— А может быть она со сгоревшего самолета, почему нет? — подала мысль Ивановна, без которой нигде и никуда. — Мне знакомая, в аэропорте работает, говорила, что много люду погорело, больше чем в Одессе, а в новостях молчок. Может, только она одна и спаслась, а? Инопланетяне спасли…
— Выйдите! — приказал нервно главврач.
— Что?
— Пойдите вон, я сказал, — взревел доктор, — пока я тебя саму не отправил к инопланетянам. Займитесь своими прямыми обязанностями, смените белье у больной, совсем нюх потеряли, не чувствуете запаха?
Конечно же, Ивановна обиделась, да только что с начальства взять, анализы и те плохие, хоть и доктор. Так реветь на пожилую женщину, столько лет верой и правдой… Может, и в самом деле надо было в следователи идти? Спиной она выскользнула в коридор, где и перекрестилась. От греха подальше! Не чувствует она запаха, как же… У ней нос еще не заложило. Просто не успела еще убраться. Сам бы и поменял простынь под этой бесчувственной, раз такой чуткий, почему ей всегда самая трудная работа? А диагноз, что больная с ожогами, так с ее опытом и без всякого медицинского образования с одного взгляду можно определить, что подсмолилась бедняжечка прилично.
— Вы ничего нам не скажете, — обратился к больной второй врач, — ваше полное имя, место жительства, гражданство и прочее? Чтобы мы смогли разыскать ваших родных и сообщить им о вас, наверняка ведь волнуются, вы должны это вспомнить.
Больная молчала, рассматривая врача пустым взглядом. Какие родные?

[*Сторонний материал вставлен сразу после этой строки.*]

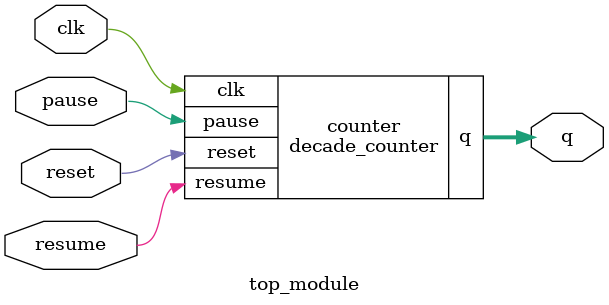
<source format=v>

module decade_counter (
    input clk,
    input pause,
    input resume,
    input reset,
    output reg [3:0] q
);

    // Define states
    parameter [2:0] COUNT_0 = 3'b000;
    parameter [2:0] COUNT_1 = 3'b001;
    parameter [2:0] COUNT_2 = 3'b010;
    parameter [2:0] COUNT_3 = 3'b011;
    parameter [2:0] COUNT_4 = 3'b100;
    parameter [2:0] COUNT_5 = 3'b101;
    parameter [2:0] COUNT_6 = 3'b110;
    parameter [2:0] COUNT_7 = 3'b111;

    // Define signals
    reg [2:0] state;
    reg [3:0] next_q;

    // Default output
    always @* begin
        q = next_q;
    end

    // State machine
    always @(posedge clk, posedge reset) begin
        if (reset) begin
            state <= COUNT_0;
            next_q <= 4'b0000;
        end else begin
            if (pause == 1'b0) begin
                case (state)
                    COUNT_0: begin
                        next_q <= 4'b0001;
                        state <= COUNT_1;
                    end
                    COUNT_1: begin
                        next_q <= 4'b0010;
                        state <= COUNT_2;
                    end
                    COUNT_2: begin
                        next_q <= 4'b0011;
                        state <= COUNT_3;
                    end
                    COUNT_3: begin
                        next_q <= 4'b0100;
                        state <= COUNT_4;
                    end
                    COUNT_4: begin
                        next_q <= 4'b0101;
                        state <= COUNT_5;
                    end
                    COUNT_5: begin
                        next_q <= 4'b0110;
                        state <= COUNT_6;
                    end
                    COUNT_6: begin
                        next_q <= 4'b0111;
                        state <= COUNT_7;
                    end
                    COUNT_7: begin
                        next_q <= 4'b1000;
                        state <= COUNT_0;
                    end
                endcase
            end
            if(resume == 1'b1)
                state <= state + 1;
        end
    end

endmodule
module top_module (
    input clk,
    input pause,
    input resume,
    input reset,
    output [3:0] q
);

    // Instantiate decade counter
    decade_counter counter (
        .clk(clk),
        .pause(pause),
        .resume(resume),
        .reset(reset),
        .q(q)
    );

endmodule
</source>
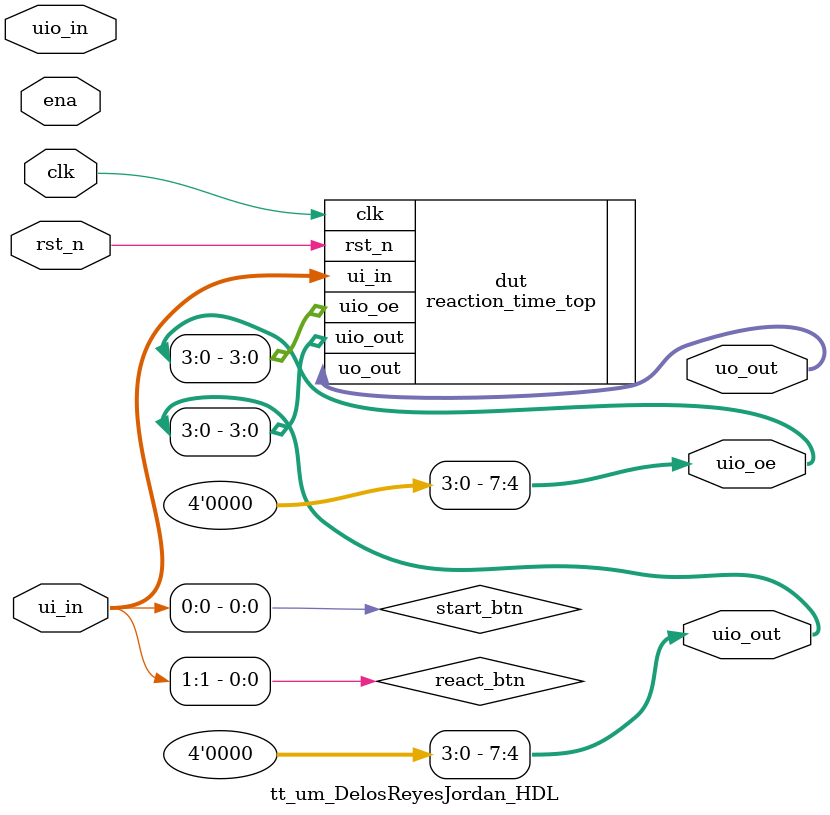
<source format=v>
module tt_um_DelosReyesJordan_HDL (
    input  wire [7:0] ui_in,     // general inputs (buttons)
    output wire [7:0] uo_out,    // segments and LED
    input  wire [7:0] uio_in,    // not used
    output wire [7:0] uio_out,   // anode signals
    output wire [7:0] uio_oe,    // anode enable signals
    input  wire       ena,       // always 1
    input  wire       clk,       // system clock
    input  wire       rst_n      // active-low reset
);

    // Active-high reset
    wire reset = ~rst_n;

    // Map buttons
    wire start_btn = ui_in[0];
    wire react_btn = ui_in[1];

    // FSM signals
    wire start_timer, stop_timer, show_error, done;
    wire delay_done;
    wire led;
    wire [2:0] state_out;
    wire [13:0] elapsed_time;

    // Timer output
    wire [13:0] value_to_display;

    // 7-segment display signals
    wire [6:0] seg;
    wire [3:0] an;
    wire [1:0] current_digit;

    // Instantiate top-level reaction time module
    reaction_time_top dut (
        .ui_in(ui_in),
        .uo_out(uo_out),
        .uio_out(uio_out[3:0]),      // lower 4 bits for anodes
        .uio_oe(uio_oe[3:0]),        // lower 4 bits enable
        .clk(clk),
        .rst_n(rst_n)
    );

    // Drive remaining upper 4 bits of uio outputs to 0
    assign uio_out[7:4] = 4'b0000;
    assign uio_oe[7:4]  = 4'b0000;

    // Prevent unused input warnings
    wire unused = (&uio_in) & ena;

endmodule

</source>
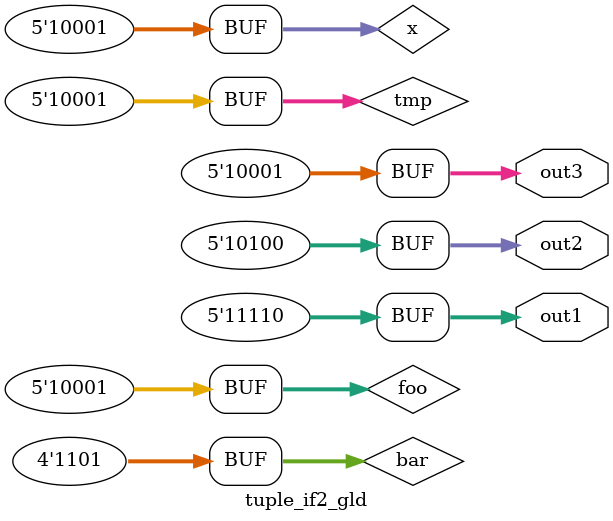
<source format=v>
module tuple_if2_gld (
  output [4:0] out1,
  output [4:0] out2,
  output [4:0] out3
);

wire [3:0] bar = 3'd7 == 3'd7 ? 4'd13 : 3'd4;
wire [4:0] foo = 3'd7 == 3'd7 ? 5'd17 : 3'd7;
assign out1 = bar + foo;

wire [4:0] tmp = 3'd7 == 3'd7 ? 5'd17 : 3'd7;
assign out2 = 3 + tmp;


wire [4:0] x = 3'd7 == 3'd7 ? 5'd17 : 2'd2;
assign out3 = x;


endmodule

</source>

— Дело дрянь, — сделал он вывод. — Она нас слышит, но, похоже, что совсем не понимает. Как бы оказалась не иностранкой на нашу голову эта дамочка. Засудит же потом, если что не так сделали.
— Давай пока не будем делать скоропалительных выводов, — заметил главврач, тяжело поднимаясь с табуретки, — а подождем до завтра или хотя бы до сегодняшнего вечера, — он ободряюще улыбнулся больной. — Правда, милая? Кстати, а откуда здесь цветы? — уставился он на шикарный букет, как будто только что его увидел.
— Не знаю, — пожал плечами коллега.
— Странно, — задумался врач. — Мы здесь ломаем голову, откуда эта птичка к нам залетела, а кто-то оказывается, очень даже хорошо об этом знает. Вот что, дорогие мои коллеги, — произнес он задумчиво, разглядывая больную, которая только делала вид, что снова спала, отгородившись прикрытыми веками от происходящего, — свяжитесь-ка с полицией.
— Я поставила сегодня утром, — заявила Ивановна, просунув в приоткрытую дверь свою все слышащую голову в белом медицинском колпаке. — Цветы из моего сада, чистые, я их помыла, мусора никакого. Убрать?
— Пусть стоят. Мы должны поставить в известность органы об этой немой пациентке. Для ее же пользы… Нам не нужны неприятности. Кто его знает, может она в розыске?
— Не приведи Господи, — перекрестилась в коридоре три раза кряду опытная медсестра Ивановна. — Нам только уголовного розыска в клинике и не хватало. Свят-свят! Придут в масках, всех опечатают лицами в пол, клинику закроют, главного посадят, а меня уволят. Принесла же нелегкая, могла бы и в другую больницу попроситься, все равно ничего не помнит.
Помощник тут же сообщил, что уже с органами связались. Полиция скоро должна быть. Еще он сообщил время поступления больной вчерашней ночью и что больная, скорее всего, после автомобильной катастрофы, хотя и не факт. Привезший ее ничего толком не объяснил. Его машину остановили на трассе, загрузили бесчувственное тело на заднее сиденье и велели отвезти в ближайшую лечебницу, пригрозив по ходу дела, что если несчастная представится по дороге, то и ему тоже останется недолго крутить баранку. Так сюда и попала. Правда, этого она уже не слышала, провалившись снова в свою пустоту. И снова ей снилась чернота, ослепляющий свет, автострада и зловещая улыбка незнакомца, загружающего ее пылающее тело в автомобиль. Прошел день, потом еще… Приходила Ивановна, другая дежурная по отделению, приходили и уходили доктора, иногда появлялся главврач, день сменялся ночью, ночь приходила на смену дню, и только в ее больной жизни почти ничего не менялось. Шумахеру же еще хуже, успокаивала она себя. Этот бедняга даже прийти в себя не может. Все в мире относительно.